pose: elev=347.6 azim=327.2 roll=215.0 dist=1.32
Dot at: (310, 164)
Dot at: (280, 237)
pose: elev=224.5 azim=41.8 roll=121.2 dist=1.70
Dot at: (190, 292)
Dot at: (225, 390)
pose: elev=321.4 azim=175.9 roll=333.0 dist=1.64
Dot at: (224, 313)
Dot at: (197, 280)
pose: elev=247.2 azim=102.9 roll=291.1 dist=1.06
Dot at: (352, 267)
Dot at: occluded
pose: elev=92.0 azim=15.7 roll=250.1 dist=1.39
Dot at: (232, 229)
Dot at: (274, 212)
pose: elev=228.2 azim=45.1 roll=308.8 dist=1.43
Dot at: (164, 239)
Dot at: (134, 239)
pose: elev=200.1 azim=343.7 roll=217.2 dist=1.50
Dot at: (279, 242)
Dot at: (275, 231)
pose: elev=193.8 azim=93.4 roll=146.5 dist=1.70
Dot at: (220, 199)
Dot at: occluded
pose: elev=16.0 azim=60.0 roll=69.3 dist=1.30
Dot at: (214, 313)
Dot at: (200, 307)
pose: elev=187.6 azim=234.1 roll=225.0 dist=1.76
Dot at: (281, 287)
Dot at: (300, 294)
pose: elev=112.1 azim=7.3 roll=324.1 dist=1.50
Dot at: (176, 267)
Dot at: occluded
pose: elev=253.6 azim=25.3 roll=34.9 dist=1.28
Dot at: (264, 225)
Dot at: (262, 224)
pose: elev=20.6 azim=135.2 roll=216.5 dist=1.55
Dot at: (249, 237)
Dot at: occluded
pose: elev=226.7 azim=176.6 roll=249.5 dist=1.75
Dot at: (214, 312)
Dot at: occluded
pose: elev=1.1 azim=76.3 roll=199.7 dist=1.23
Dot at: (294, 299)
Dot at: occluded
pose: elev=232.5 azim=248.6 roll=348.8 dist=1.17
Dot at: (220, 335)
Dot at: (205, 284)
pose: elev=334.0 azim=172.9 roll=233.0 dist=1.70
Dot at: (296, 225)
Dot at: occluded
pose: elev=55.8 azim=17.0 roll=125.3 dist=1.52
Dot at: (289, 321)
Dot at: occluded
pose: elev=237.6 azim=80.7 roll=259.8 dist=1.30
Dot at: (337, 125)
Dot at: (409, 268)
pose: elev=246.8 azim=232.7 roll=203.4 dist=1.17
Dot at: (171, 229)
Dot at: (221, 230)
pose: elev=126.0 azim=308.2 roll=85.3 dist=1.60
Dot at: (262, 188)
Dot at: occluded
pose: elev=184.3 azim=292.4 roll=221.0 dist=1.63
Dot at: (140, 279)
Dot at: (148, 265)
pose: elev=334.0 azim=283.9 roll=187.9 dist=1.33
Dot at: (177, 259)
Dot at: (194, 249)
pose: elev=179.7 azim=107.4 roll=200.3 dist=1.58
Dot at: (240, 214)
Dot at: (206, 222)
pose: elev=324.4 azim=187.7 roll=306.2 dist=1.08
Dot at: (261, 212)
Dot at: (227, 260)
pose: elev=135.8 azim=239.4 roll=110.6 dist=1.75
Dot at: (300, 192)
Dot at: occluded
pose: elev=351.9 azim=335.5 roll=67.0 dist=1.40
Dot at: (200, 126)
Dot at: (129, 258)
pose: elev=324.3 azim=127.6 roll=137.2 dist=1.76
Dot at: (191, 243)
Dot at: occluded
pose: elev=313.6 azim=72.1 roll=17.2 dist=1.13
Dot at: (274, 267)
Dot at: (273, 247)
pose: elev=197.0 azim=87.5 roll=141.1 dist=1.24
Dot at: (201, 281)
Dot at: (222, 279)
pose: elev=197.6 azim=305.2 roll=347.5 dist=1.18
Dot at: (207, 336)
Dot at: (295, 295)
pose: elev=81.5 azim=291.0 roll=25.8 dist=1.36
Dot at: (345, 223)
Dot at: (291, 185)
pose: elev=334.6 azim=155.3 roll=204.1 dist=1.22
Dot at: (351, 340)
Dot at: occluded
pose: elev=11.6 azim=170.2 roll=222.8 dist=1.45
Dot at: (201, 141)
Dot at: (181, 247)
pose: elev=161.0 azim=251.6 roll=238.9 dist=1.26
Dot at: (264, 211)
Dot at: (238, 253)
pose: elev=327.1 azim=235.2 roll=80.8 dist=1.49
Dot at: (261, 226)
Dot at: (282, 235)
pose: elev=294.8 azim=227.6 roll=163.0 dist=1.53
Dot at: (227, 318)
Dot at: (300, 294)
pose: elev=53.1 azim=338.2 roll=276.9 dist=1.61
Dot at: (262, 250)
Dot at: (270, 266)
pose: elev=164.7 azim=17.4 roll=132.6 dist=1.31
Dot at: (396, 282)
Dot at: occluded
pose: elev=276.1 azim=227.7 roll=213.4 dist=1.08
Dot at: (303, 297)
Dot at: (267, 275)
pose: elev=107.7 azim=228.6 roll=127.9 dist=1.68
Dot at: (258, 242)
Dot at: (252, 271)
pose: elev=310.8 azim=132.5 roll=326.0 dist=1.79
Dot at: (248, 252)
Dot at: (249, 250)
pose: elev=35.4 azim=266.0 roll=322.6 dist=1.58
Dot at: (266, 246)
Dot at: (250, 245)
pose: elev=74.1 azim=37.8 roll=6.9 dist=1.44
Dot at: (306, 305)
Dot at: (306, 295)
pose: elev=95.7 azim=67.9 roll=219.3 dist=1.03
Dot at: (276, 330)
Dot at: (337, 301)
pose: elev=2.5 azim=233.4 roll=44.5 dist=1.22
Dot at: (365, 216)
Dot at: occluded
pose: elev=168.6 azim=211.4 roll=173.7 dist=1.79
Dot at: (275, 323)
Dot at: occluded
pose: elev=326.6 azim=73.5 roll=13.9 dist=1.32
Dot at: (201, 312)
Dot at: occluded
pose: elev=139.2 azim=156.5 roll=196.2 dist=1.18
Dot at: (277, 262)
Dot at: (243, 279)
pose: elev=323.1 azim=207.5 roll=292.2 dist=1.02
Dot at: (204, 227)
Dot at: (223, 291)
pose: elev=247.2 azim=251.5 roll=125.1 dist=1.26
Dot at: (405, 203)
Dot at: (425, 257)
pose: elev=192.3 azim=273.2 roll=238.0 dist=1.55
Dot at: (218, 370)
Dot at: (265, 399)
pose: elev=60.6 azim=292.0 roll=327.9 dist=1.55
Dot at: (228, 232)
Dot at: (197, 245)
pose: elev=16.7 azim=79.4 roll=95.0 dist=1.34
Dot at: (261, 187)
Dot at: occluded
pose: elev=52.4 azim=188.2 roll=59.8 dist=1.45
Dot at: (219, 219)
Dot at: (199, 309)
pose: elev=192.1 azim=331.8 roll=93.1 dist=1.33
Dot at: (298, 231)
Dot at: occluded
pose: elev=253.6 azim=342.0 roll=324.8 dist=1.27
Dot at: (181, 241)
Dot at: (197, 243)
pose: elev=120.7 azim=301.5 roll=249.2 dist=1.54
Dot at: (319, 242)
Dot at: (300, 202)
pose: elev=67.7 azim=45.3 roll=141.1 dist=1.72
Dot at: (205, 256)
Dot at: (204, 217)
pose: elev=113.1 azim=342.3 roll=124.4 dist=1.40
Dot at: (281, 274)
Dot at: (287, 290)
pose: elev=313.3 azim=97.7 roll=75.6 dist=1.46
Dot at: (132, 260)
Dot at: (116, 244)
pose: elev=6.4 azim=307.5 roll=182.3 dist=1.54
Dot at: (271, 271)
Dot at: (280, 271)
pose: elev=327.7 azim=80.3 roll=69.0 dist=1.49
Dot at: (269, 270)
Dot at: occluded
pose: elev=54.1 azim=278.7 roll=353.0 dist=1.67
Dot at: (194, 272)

::::::::

- Instructions to follow -
Reproduce the lines of the entries above, from the line with "pose: elev=237.6 azim=80.7" up to and including the line with "Dot at: (295, 295)".

- Exercise output -
pose: elev=237.6 azim=80.7 roll=259.8 dist=1.30
Dot at: (337, 125)
Dot at: (409, 268)
pose: elev=246.8 azim=232.7 roll=203.4 dist=1.17
Dot at: (171, 229)
Dot at: (221, 230)
pose: elev=126.0 azim=308.2 roll=85.3 dist=1.60
Dot at: (262, 188)
Dot at: occluded
pose: elev=184.3 azim=292.4 roll=221.0 dist=1.63
Dot at: (140, 279)
Dot at: (148, 265)
pose: elev=334.0 azim=283.9 roll=187.9 dist=1.33
Dot at: (177, 259)
Dot at: (194, 249)
pose: elev=179.7 azim=107.4 roll=200.3 dist=1.58
Dot at: (240, 214)
Dot at: (206, 222)
pose: elev=324.4 azim=187.7 roll=306.2 dist=1.08
Dot at: (261, 212)
Dot at: (227, 260)
pose: elev=135.8 azim=239.4 roll=110.6 dist=1.75
Dot at: (300, 192)
Dot at: occluded
pose: elev=351.9 azim=335.5 roll=67.0 dist=1.40
Dot at: (200, 126)
Dot at: (129, 258)
pose: elev=324.3 azim=127.6 roll=137.2 dist=1.76
Dot at: (191, 243)
Dot at: occluded
pose: elev=313.6 azim=72.1 roll=17.2 dist=1.13
Dot at: (274, 267)
Dot at: (273, 247)
pose: elev=197.0 azim=87.5 roll=141.1 dist=1.24
Dot at: (201, 281)
Dot at: (222, 279)
pose: elev=197.6 azim=305.2 roll=347.5 dist=1.18
Dot at: (207, 336)
Dot at: (295, 295)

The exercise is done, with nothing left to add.